Political leaders from France and Germany, among many other countries, are calling for an international espionage conference to create some guidelines for spying behavior. However, as Claude Moniquet, the director of the European Strategic and Intelligence Center, quite accurately stated, “Everyone swears on the Bible. And after that it’s business as usual.” So, how does the United States resolve the international espionage ordeal that they created?
If President Obama doesn’t know what to do, he need not look further than Major League Baseball — yes, the MLB. For those of you who are not sports fans or don’t follow sports news closely, a brief update is in order. There was a time in recent memory when a large number of MLB players were illegally using human growth hormones or steroids to enhance their performance. When the public discovered that their beloved players were doping, they were devastated. What’s the lesson President Obama should gather? The players who immediately admitted to steroid use and delivered public apologies are no longer associated with the steroid era. The Mark McGwires and Sammy Sosas — who never took responsibility for cheating — will always have an asterisk next to their names.

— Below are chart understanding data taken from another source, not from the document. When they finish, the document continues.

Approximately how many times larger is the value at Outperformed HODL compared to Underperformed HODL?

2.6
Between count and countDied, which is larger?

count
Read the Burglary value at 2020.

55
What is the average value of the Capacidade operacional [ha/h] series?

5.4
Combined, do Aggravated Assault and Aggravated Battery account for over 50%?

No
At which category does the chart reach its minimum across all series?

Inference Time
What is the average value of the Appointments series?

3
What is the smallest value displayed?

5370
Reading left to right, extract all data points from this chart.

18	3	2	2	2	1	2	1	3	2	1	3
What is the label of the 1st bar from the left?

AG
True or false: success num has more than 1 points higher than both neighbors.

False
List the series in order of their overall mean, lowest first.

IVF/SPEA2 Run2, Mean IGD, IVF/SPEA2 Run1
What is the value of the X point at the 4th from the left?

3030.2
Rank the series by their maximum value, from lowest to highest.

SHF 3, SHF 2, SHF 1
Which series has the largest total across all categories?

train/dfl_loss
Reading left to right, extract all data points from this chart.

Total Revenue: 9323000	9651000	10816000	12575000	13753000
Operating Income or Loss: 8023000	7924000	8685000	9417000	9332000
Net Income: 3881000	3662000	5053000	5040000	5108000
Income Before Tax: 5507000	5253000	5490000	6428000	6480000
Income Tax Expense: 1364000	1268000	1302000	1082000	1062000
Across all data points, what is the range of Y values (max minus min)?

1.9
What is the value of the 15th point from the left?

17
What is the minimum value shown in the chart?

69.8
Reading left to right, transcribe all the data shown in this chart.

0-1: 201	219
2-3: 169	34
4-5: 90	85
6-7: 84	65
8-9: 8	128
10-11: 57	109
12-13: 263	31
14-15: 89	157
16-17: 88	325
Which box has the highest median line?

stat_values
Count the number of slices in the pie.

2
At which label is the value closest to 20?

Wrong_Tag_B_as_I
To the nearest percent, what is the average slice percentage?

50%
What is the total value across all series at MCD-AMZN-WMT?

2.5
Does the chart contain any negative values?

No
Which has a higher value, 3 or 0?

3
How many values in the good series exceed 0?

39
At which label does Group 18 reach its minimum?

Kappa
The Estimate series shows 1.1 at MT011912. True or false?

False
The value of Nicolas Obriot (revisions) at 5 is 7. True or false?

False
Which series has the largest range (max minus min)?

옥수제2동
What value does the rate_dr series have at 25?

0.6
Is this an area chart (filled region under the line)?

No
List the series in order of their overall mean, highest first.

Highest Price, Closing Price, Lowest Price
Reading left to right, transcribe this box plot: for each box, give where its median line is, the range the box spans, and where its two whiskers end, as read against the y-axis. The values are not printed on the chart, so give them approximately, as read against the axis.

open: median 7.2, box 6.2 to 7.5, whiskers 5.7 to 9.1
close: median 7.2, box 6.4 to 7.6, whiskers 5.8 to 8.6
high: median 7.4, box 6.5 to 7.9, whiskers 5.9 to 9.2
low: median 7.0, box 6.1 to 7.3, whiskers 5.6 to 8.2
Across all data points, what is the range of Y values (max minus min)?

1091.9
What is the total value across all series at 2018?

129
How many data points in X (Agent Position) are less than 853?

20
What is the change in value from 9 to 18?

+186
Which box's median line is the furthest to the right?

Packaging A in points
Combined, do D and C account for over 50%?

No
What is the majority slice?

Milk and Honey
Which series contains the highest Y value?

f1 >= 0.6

There is no doubt in anyone’s mind that the United States is entirely at fault here. We crossed a line and need to take responsibility for our actions. In this case, though, a simple apology will not suffice. I suggest that President Obama and his administration work with the foreign nations they offended to form an international espionage agreement similar to the “Five Eyes” agreement we have with Canada, Britain, Australia and New Zealand.
What is most important is that we don’t revert back to our old ways. President Obama and his successor needs to rebuild these international relationships that we have damaged. There have been serious talks of a trans-Atlantic trade deal that would, “create a free market of about 800 million people in Europe and the United States.” This trade deal is vital to all countries involved and cannot suffer due to the Obama Administration’s obsession with surveillance.